[Hardware design source files]
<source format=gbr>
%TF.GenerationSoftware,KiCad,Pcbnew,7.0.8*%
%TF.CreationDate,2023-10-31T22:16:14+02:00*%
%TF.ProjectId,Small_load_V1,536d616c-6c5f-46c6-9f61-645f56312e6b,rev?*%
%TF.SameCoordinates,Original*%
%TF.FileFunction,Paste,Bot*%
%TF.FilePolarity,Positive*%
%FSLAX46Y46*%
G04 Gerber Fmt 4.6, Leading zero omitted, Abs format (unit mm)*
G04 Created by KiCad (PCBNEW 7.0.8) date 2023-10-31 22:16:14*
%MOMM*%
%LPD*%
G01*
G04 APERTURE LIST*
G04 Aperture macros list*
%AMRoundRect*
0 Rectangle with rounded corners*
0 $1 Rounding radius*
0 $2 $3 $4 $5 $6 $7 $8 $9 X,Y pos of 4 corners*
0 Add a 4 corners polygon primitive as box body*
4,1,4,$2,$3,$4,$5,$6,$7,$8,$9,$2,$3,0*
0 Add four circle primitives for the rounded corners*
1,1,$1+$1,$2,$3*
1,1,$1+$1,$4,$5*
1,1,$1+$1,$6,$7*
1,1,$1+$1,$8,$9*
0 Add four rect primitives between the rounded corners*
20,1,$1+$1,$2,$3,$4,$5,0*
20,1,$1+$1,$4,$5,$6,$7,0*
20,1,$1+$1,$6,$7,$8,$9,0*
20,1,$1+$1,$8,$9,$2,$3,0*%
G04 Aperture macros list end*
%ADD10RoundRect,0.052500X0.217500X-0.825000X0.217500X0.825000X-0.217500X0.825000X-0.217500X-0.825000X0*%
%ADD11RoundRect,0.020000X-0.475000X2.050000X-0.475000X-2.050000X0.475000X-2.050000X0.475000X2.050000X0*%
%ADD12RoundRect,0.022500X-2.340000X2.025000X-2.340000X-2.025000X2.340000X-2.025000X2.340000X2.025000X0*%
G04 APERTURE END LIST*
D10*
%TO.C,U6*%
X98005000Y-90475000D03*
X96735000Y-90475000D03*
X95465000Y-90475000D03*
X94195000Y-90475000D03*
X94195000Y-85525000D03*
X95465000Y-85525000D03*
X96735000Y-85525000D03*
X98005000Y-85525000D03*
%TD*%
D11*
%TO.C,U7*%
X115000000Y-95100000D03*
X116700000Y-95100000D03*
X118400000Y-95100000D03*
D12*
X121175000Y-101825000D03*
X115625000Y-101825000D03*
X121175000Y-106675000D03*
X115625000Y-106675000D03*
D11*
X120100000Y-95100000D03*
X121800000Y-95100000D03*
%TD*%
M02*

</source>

--

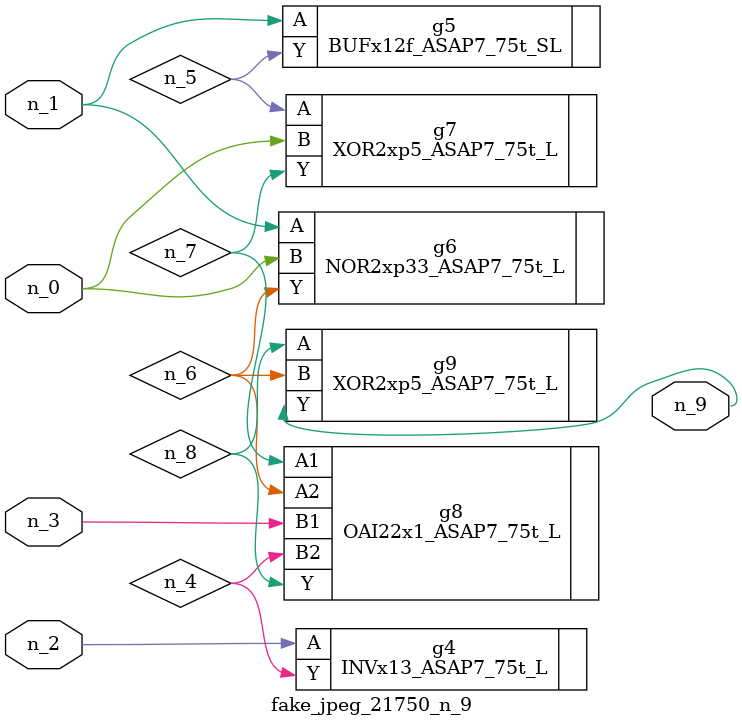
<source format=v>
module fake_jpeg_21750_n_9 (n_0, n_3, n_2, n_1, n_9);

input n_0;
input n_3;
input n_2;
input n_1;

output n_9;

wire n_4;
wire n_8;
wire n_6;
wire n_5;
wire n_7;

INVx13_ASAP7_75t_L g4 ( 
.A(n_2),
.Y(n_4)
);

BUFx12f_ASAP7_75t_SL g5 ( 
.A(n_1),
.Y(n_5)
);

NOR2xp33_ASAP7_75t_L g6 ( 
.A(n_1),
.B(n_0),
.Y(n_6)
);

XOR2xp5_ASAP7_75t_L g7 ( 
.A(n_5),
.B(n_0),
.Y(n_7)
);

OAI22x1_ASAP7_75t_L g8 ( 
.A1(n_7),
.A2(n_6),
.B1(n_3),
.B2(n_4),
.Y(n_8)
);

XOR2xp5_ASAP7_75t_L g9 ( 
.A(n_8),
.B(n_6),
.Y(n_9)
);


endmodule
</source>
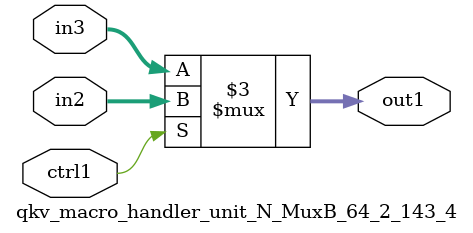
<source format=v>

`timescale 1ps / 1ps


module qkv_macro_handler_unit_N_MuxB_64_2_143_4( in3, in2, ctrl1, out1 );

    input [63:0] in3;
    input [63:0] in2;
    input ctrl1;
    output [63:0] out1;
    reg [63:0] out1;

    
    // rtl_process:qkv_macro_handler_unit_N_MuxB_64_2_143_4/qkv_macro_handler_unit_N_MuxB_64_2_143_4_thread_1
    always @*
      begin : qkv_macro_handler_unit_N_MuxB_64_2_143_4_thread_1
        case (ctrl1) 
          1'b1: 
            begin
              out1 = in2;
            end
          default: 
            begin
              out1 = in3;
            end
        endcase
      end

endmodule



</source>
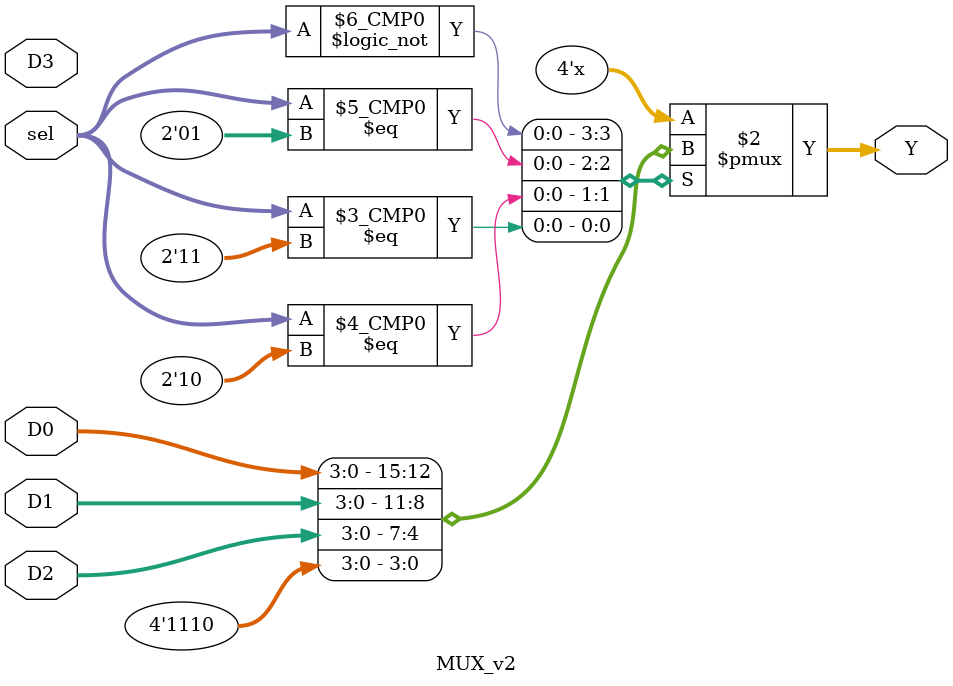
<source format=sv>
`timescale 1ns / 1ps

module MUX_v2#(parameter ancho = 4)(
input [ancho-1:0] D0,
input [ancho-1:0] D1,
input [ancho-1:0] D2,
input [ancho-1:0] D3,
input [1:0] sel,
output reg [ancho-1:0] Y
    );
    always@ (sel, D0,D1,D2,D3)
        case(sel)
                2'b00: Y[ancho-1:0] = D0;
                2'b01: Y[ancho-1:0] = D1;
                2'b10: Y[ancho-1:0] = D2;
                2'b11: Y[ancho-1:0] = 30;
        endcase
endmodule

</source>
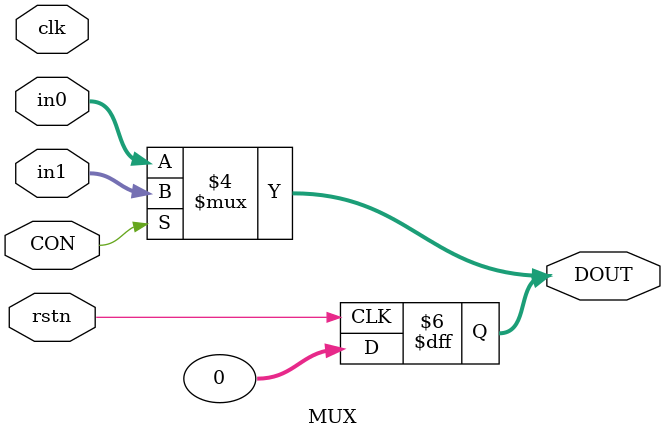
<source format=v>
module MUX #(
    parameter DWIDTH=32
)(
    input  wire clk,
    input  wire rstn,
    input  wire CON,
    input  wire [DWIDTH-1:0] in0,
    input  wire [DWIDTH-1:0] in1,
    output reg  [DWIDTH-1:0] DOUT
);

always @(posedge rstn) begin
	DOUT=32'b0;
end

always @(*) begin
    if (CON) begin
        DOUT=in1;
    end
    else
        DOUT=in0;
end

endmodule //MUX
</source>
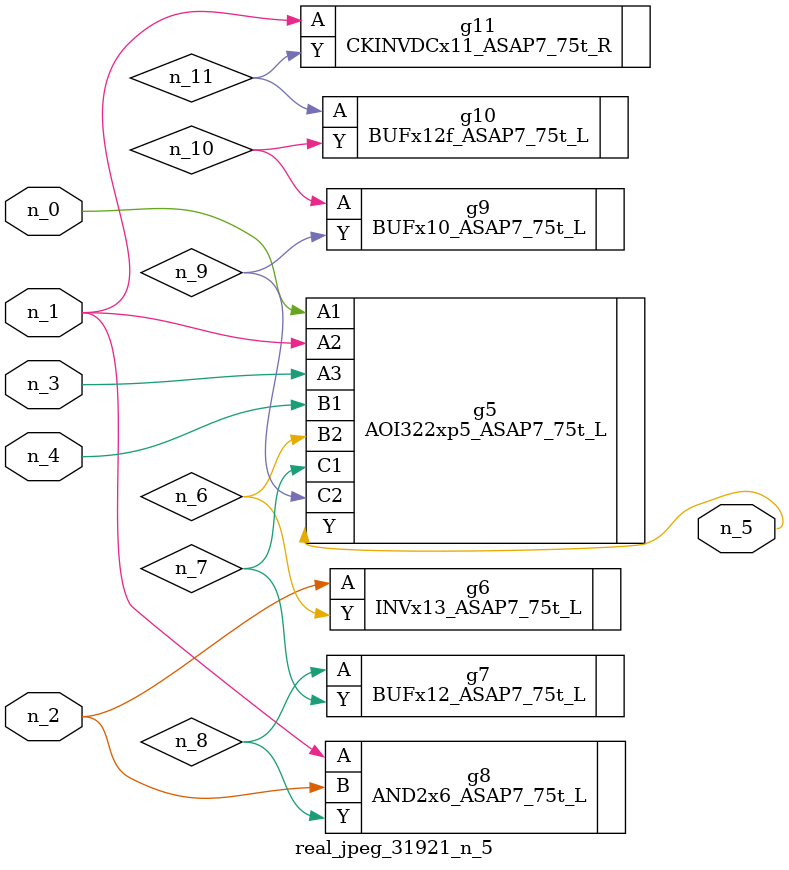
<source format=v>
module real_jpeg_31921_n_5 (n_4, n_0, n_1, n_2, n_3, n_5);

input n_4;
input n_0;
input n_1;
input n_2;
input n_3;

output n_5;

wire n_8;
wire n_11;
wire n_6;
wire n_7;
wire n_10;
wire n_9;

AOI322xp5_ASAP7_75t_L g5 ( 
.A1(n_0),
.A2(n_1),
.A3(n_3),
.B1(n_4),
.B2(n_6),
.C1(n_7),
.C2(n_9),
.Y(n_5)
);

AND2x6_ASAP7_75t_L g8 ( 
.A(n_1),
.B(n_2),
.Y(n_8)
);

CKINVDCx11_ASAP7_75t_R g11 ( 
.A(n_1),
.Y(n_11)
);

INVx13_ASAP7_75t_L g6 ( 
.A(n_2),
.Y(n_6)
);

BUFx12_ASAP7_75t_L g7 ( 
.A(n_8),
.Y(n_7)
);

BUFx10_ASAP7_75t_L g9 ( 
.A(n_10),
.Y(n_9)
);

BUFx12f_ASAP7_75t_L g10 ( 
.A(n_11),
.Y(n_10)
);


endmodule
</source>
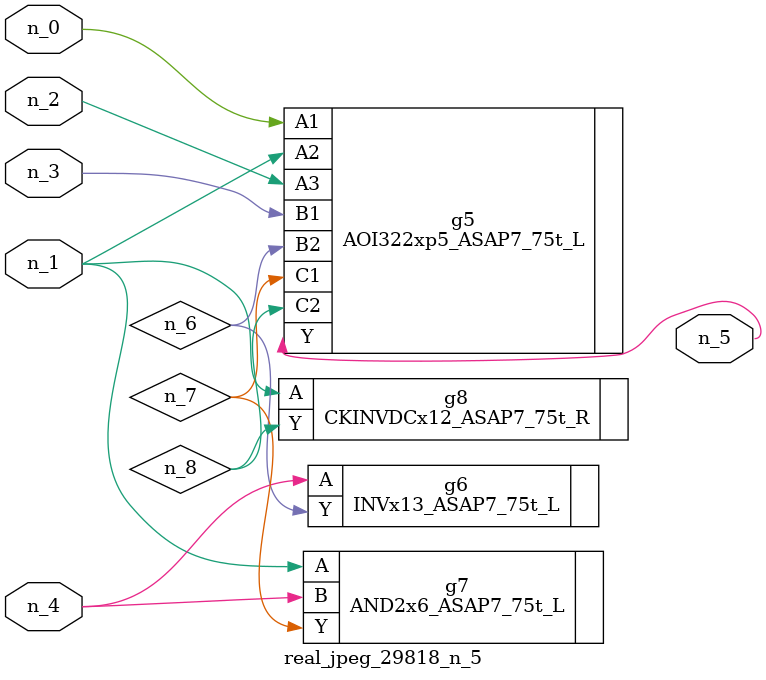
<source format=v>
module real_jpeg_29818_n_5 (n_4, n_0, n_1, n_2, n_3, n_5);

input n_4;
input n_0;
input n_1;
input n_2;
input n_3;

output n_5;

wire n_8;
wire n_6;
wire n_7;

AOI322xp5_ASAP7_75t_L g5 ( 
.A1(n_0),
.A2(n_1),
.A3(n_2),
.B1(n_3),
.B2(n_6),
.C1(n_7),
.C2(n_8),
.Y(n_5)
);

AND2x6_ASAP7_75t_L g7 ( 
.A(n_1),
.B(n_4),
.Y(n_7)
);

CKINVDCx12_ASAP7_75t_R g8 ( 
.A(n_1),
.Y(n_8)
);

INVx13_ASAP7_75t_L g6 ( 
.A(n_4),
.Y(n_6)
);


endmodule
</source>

--

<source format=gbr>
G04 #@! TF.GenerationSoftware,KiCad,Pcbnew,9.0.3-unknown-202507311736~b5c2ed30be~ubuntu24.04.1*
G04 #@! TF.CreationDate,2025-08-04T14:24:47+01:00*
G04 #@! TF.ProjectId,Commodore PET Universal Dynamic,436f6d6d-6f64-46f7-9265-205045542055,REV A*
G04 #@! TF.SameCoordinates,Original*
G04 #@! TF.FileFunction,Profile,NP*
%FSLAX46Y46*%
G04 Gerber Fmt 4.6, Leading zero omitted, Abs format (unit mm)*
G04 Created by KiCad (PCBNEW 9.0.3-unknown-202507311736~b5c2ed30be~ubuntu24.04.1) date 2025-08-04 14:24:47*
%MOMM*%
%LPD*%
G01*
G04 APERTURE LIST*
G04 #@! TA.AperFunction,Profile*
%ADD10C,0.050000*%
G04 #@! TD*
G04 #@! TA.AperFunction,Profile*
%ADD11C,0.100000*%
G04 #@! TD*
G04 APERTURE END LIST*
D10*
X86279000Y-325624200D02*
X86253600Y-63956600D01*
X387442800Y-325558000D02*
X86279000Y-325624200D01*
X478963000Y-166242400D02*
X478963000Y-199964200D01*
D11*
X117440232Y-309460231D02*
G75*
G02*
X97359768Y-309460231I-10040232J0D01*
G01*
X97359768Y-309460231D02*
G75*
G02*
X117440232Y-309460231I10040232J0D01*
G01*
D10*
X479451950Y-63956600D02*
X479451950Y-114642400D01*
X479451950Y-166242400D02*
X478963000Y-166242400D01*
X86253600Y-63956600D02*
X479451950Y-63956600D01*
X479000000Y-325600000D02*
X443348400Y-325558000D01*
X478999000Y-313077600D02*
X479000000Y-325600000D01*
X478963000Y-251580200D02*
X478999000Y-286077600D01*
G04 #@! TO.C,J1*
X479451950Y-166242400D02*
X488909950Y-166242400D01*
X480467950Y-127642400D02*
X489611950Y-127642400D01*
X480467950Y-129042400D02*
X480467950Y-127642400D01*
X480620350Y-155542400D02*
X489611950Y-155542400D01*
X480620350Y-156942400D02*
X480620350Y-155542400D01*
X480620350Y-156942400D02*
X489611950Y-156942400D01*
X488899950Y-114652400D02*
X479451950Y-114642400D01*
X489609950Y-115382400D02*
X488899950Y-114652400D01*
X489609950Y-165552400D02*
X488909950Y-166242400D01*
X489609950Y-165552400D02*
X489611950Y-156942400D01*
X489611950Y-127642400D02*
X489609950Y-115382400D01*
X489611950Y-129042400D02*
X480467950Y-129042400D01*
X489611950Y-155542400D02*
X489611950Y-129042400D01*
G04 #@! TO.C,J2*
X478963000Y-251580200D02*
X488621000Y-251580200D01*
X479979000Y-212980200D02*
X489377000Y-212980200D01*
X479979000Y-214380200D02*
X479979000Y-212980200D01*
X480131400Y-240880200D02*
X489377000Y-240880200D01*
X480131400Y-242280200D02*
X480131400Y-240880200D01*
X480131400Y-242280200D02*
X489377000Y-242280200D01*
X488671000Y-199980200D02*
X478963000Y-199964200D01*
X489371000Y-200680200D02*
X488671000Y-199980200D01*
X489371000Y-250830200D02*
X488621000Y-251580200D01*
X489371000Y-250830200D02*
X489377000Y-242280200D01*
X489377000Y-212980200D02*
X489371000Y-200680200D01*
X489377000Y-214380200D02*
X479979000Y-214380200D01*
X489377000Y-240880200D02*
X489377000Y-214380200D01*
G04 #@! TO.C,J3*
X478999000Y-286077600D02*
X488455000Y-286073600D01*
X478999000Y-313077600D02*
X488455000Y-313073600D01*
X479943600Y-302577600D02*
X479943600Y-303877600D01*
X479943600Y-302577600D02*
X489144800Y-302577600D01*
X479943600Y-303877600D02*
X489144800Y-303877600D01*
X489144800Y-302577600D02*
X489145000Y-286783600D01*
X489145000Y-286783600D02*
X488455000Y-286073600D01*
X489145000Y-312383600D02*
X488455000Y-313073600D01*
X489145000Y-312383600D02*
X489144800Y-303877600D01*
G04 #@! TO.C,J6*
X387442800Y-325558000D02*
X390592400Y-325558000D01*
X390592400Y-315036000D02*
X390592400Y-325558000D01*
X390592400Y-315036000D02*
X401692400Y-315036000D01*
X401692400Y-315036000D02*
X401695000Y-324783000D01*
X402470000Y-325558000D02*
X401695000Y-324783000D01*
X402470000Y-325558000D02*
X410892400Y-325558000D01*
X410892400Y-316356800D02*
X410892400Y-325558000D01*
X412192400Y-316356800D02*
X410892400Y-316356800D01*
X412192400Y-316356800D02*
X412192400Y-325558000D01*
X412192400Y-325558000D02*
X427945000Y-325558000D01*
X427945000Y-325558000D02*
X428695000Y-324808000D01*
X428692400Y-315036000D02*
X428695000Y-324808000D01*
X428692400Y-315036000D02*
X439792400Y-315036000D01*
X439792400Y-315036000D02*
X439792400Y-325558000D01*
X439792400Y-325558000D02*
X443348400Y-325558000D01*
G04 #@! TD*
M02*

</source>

# [Work request]
Check every line of the entries above, and copy those that carry the string "primitives".

# [Written answer]
0 Add four circle primitives for the rounded corners*
0 Add four rect primitives between the rounded corners*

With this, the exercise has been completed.